Black Metal wird üblicherweise mit den frostzerfressenen Wäldern Skandinaviens assoziiert. Über dreißig Jahre nach ihrem Aufkommen wird die Musikrichtung jedoch in nahezu allen Teilen der Welt interpretiert und von den jeweiligen örtlichen Gegebenheiten geprägt. Aus der Ödnis Santa Fes hat sich mit ARIDUS etwa ein Black-Metal-Projekt erhoben, das den Bezug zum staubtrockenen Klima seiner Residenz schon in seinem lateinischen Namen andeutet. Dennoch merkt man „Serpent Moon“, dem Debütalbum der Ein-Mann-Band, den Einfluss der kargen Landschaften Südwestamerikas nicht so deutlich wie etwa Wayfarer ihr Faible für den Wilden Westen an.
Im Grunde steht ARIDUS ganz in der Tradition der zweiten Welle des Genres. Anders als etwa mit seiner progressiv ambitionierten Band Infera Bruo arbeitet Galen Baudhuin, der sämtliche Instrumente für „Serpent Moon“ eigenhändig eingespielt und sich dabei vorsätzlich selbst herausgefordert hat, in seinem Soloprojekt hauptsächlich mit der typischen Grundausstattung der Stilrichtung. Angefangen bei dem stimmig konzipierten Schwarz-Weiß-Artwork über den bedrohlichen Grundton der Songs bis hin zu ihrem kräftigen, durchaus zeitgemäßen und hervorragend abgerundeten Sound beinhaltet die 40 Minuten lange Platte alles, was man von einer modernen, aber stiltreuen Black-Metal-Platte erwarten kann.

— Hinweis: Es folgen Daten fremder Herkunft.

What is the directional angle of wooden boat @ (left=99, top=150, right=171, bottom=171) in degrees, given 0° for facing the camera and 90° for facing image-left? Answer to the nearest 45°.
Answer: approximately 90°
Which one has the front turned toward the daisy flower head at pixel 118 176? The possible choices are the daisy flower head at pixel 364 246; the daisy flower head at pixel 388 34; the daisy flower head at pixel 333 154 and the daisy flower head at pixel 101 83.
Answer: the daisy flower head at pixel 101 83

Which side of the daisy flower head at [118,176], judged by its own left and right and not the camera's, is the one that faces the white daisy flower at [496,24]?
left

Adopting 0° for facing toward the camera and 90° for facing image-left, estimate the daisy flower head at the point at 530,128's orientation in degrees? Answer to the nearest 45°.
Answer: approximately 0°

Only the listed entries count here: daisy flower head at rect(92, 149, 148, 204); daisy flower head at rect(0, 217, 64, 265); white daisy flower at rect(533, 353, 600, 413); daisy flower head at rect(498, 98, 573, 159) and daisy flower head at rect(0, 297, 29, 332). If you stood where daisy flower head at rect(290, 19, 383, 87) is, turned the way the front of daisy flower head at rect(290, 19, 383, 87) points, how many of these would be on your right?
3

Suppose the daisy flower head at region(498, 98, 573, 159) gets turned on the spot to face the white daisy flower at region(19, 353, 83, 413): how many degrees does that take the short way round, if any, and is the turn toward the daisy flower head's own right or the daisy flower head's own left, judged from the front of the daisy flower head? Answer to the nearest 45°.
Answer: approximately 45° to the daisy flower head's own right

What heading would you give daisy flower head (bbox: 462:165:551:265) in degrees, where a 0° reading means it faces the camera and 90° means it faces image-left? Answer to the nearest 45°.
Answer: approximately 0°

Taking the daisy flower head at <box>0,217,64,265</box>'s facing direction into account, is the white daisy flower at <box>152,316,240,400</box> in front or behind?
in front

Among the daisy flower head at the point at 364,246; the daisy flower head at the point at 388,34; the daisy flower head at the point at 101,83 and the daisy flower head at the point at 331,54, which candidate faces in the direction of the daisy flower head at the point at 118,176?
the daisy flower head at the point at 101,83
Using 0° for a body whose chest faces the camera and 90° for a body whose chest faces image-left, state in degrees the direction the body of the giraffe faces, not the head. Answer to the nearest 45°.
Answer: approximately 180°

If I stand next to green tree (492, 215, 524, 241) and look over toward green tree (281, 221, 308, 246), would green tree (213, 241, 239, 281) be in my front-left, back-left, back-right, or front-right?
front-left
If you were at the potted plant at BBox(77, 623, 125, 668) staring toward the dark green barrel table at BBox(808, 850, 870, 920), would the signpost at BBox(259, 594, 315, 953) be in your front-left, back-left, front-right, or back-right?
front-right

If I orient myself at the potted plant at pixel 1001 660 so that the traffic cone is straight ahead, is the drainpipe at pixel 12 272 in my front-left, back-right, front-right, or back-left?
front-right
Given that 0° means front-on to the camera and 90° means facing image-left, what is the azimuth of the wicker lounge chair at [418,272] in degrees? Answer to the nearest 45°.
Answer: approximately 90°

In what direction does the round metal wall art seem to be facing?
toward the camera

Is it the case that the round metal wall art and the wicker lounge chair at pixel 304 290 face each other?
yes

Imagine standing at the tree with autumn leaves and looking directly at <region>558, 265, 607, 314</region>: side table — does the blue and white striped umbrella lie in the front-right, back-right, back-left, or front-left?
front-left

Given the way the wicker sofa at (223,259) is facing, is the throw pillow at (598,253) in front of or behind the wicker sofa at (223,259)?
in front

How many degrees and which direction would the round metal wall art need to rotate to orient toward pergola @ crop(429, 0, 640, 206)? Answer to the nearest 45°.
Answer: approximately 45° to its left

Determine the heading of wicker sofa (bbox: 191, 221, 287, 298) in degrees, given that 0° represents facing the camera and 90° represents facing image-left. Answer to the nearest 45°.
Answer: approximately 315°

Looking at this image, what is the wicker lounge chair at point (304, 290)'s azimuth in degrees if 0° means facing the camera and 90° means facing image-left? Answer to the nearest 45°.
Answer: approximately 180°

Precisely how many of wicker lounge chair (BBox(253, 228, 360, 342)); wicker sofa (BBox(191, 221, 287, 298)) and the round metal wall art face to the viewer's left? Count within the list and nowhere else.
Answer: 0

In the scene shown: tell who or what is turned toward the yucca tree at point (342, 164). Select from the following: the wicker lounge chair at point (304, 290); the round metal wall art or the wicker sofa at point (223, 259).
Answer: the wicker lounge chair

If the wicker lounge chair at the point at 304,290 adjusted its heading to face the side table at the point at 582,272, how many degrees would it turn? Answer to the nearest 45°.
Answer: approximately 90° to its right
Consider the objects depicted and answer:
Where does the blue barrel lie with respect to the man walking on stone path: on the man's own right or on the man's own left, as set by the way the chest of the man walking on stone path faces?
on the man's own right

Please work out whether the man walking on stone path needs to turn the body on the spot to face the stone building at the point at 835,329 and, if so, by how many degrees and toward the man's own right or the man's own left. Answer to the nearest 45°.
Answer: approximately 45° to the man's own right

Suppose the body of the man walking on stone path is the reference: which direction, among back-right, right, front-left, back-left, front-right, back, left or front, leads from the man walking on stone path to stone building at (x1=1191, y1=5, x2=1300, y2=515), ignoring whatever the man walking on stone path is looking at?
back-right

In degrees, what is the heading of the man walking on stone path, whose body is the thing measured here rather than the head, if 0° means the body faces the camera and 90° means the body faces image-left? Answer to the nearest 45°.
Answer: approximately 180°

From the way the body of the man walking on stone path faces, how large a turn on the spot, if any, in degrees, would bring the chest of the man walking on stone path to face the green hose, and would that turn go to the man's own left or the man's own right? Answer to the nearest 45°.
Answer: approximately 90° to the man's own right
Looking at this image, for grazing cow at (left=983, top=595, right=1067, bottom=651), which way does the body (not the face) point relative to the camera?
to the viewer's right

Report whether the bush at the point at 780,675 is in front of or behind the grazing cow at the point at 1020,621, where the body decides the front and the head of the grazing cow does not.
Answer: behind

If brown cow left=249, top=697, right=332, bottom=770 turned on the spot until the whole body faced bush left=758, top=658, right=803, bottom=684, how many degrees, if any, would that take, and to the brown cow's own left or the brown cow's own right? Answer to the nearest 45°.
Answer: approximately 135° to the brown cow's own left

Originell mag ARIDUS folglich zwar bloß in geografischer Hinsicht sein, Baudhuins Umgang mit den von ihm gewählten klanglichen Ausdrucksmitteln ist jedoch erstklassig. Seine giftigen Screams klingen feindselig wie die Wüste selbst, seine mal mächtigen, mal verhängnisvollen Gitarrenriffs gehen schnell ins Ohr („Aridus“) und am Schlagzeug wechselt der Einzelmusiker gekonnt zwischen getragenen, beschwingten und treibenden Parts sowie Double-Bass-Drumming und Blasting.
Nicht nur im ominösen „Reptilian Sleep“ münden die Gitarrenarrangements gar in ein rabiates Solo, wohingegen die subtilen Synthesizer und Feldaufnahmen von Windböen, Vogelkrächzen und Regenschauern dezent zur Atmosphäre des Albums beitragen. Auch mit den mysteriösen Akustikgitarrenpassagen, die das gesanglose Abschlussstück „The Infinite Corridor“ sogar größtenteils für sich vereinnahmen, lässt ARIDUS das sich um Verfall und Tod drehende Konzept der Platte und die Eindrücke des kargen Lebensraums New Mexikos in die Musik einfließen.
„Serpent Moon“ ist in jedweder Hinsicht gelungen. Mit ARIDUS setzt Galen Baudhuin auf würdige Weise die ästhetische Tradition des Second-Wave-Stils fort, verpasst dieser jedoch unterschwellig seinen eigenen Spin. Das erste Soloalbum des Multi-Instrumentalisten ist kohärent, aber keineswegs eindimensional, weder trendversessen noch altbacken, einprägsam, ohne auf penetrante Gimmicks angewiesen zu sein, stimmungsvoll und klanglich nuanciert. Auch ohne stilistische Innovationen fühlt „Serpent Moon“ sich relevant an – eine Qualität, die wahrlich nicht jedes herkömmliche Black-Metal-Debüt für sich beanspruchen kann.